ELIE: Well, I'll tell you. The film that I'm working on, that I just completed, "Faobourg Treme is all about the Civil Rights Movement in the 1800s.
WHITFIELD: And Treme is a neighborhood where so many jazz greats came out of, just for a lot of folks who are hearing that for the first time
ELIE: George Lewis, Sidney Bechet came from there. Louis Armstrong, Jelly Roll Morton played there. But the other thing is that the Plessy vs. Ferguson case of 1896, that came out of Faobourg Treme. So we talk about civil rights in the United States, everybody thinks it began with Martin Luther King and Rosa Parks. And as great as they were, they were not the first. A lot of activity took place in New Orleans, took place in Faobourg Treme, and that's what our film tried to document.
WHITFIELD: You are helping people to look back to understand what is today, what this city is all about. As you look forward to New Orleans, its potential again, the reclaiming of this city, what do you see and when?
ELIE: I tell you, we understand the preciousness of our resources a lot more than we used to. People are more active about trying to keep the music alive, trying to keep architecture happening. The truth is though, that it's got to be a marathon because we don't want to come back quickly without having put the infrastructure in place to make sure that people are safe.
The story of what happened in New Orleans parallels to the bridge failure in Minneapolis and the floods in Iowa is I think a failure of our national infrastructure. We have to work on that as a means of insuring we will come back and are able to sustain our comeback.
WHITFIELD: And do you see parallels between New Orleans and other major cities in this country that if you don't invest in New Orleans, then you really are failing an entire country on other levels as well, other cities?

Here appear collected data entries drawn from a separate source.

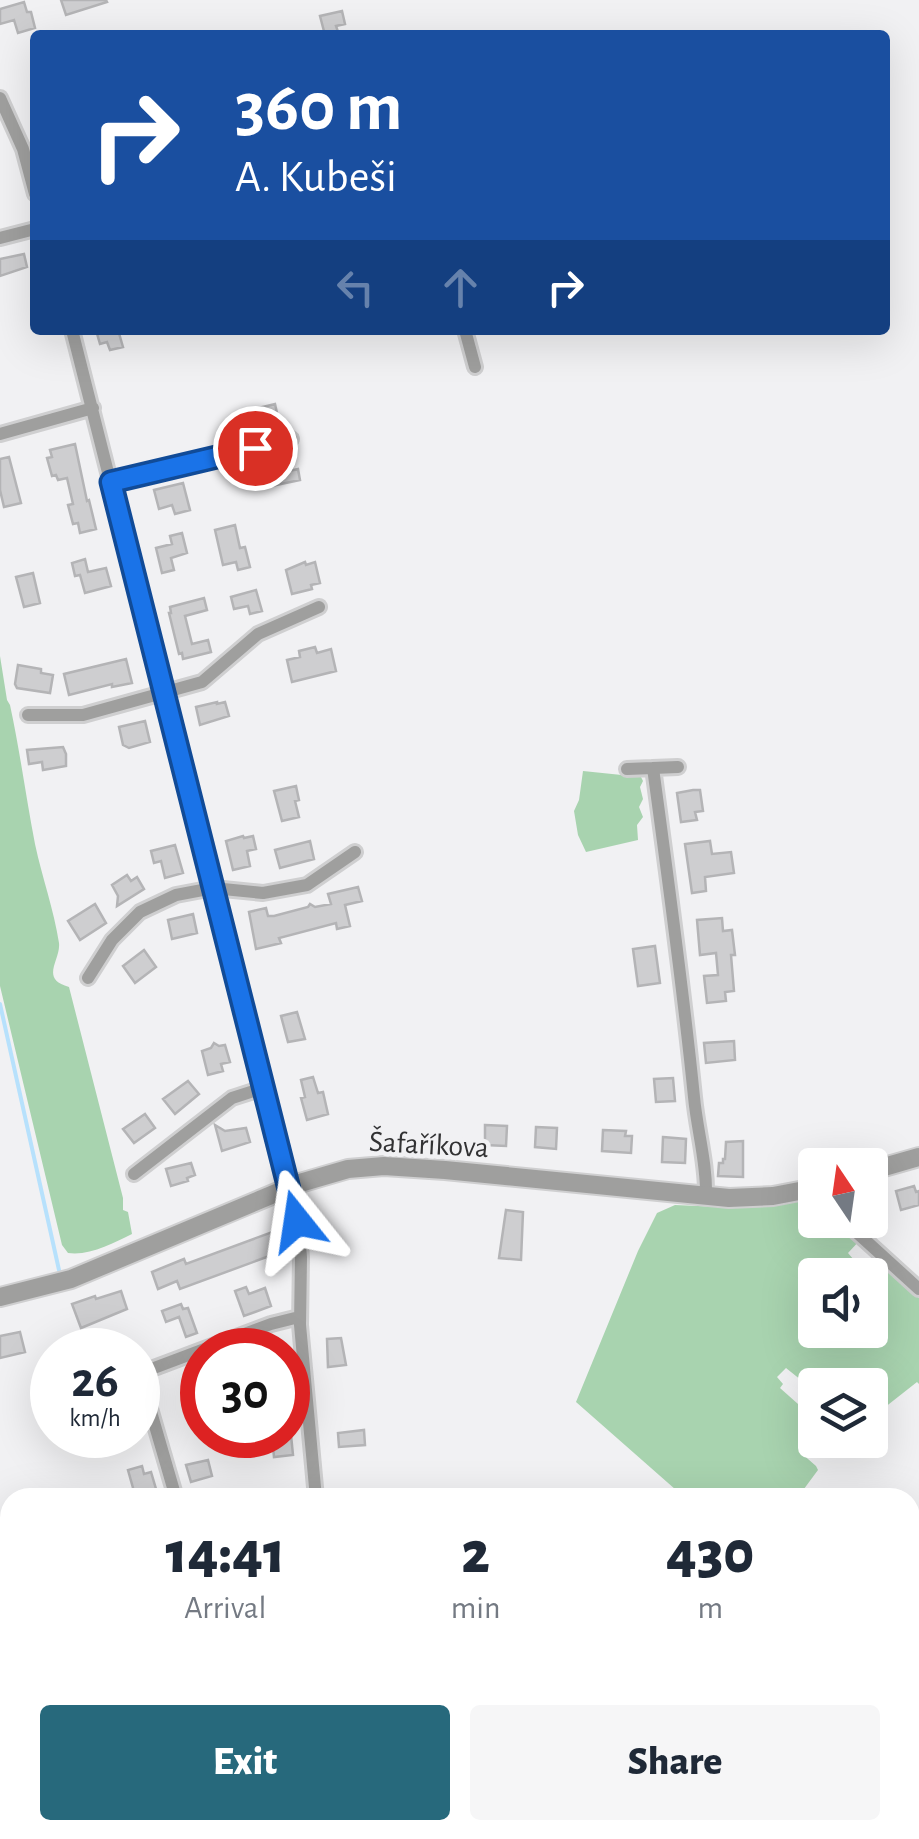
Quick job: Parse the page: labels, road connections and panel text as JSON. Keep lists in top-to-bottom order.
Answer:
{
  "streets": {
    "street": ["Šafaříkova"]
  },
  "north": "top",
  "page": {
    "turn": ["360 m", "A. Kubeši"],
    "speed": "26 km/h",
    "limit": "30",
    "eta": [
      "14:41",
      "Arrival",
      "2",
      "min",
      "430",
      "m"
    ],
    "buttons": ["Exit", "Share"]
  }
}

ELIE: Sacramento, California, is perhaps the best example. Just like New Orleans, it's protected by levees that are built, designed and maintained by the federal government. The failure of the federal government to do this is a potential danger to all Americans. It wasn't just FEMA's failure after the storm. The real failure was when the levees let the water through that allowed the city to be flooded.
WHITFIELD: Lolis Eric Elie, thanks so much, "Times-Picayune," we look forward to the documentary as well. Reminder on that, "Faobourg Treme" is the name of the documentary to look for.
ELIE: It will be on television in February, PBS.
WHITFIELD: Excellent, thanks so much.
ELIE: Thank you.
WHITFIELD: Appreciate your time. We've enjoyed your city as well. Rick Sanchez is coming up next with the day's headlines. Sadly, Rick is coming from Atlanta whereas we're going to be wrapping up out here from New Orleans. Rick? All right, Rick Sanchez is going to be talking about fake wedding cakes as well. You're looking at the images right there. Much more of the CNN NEWSROOM right after this.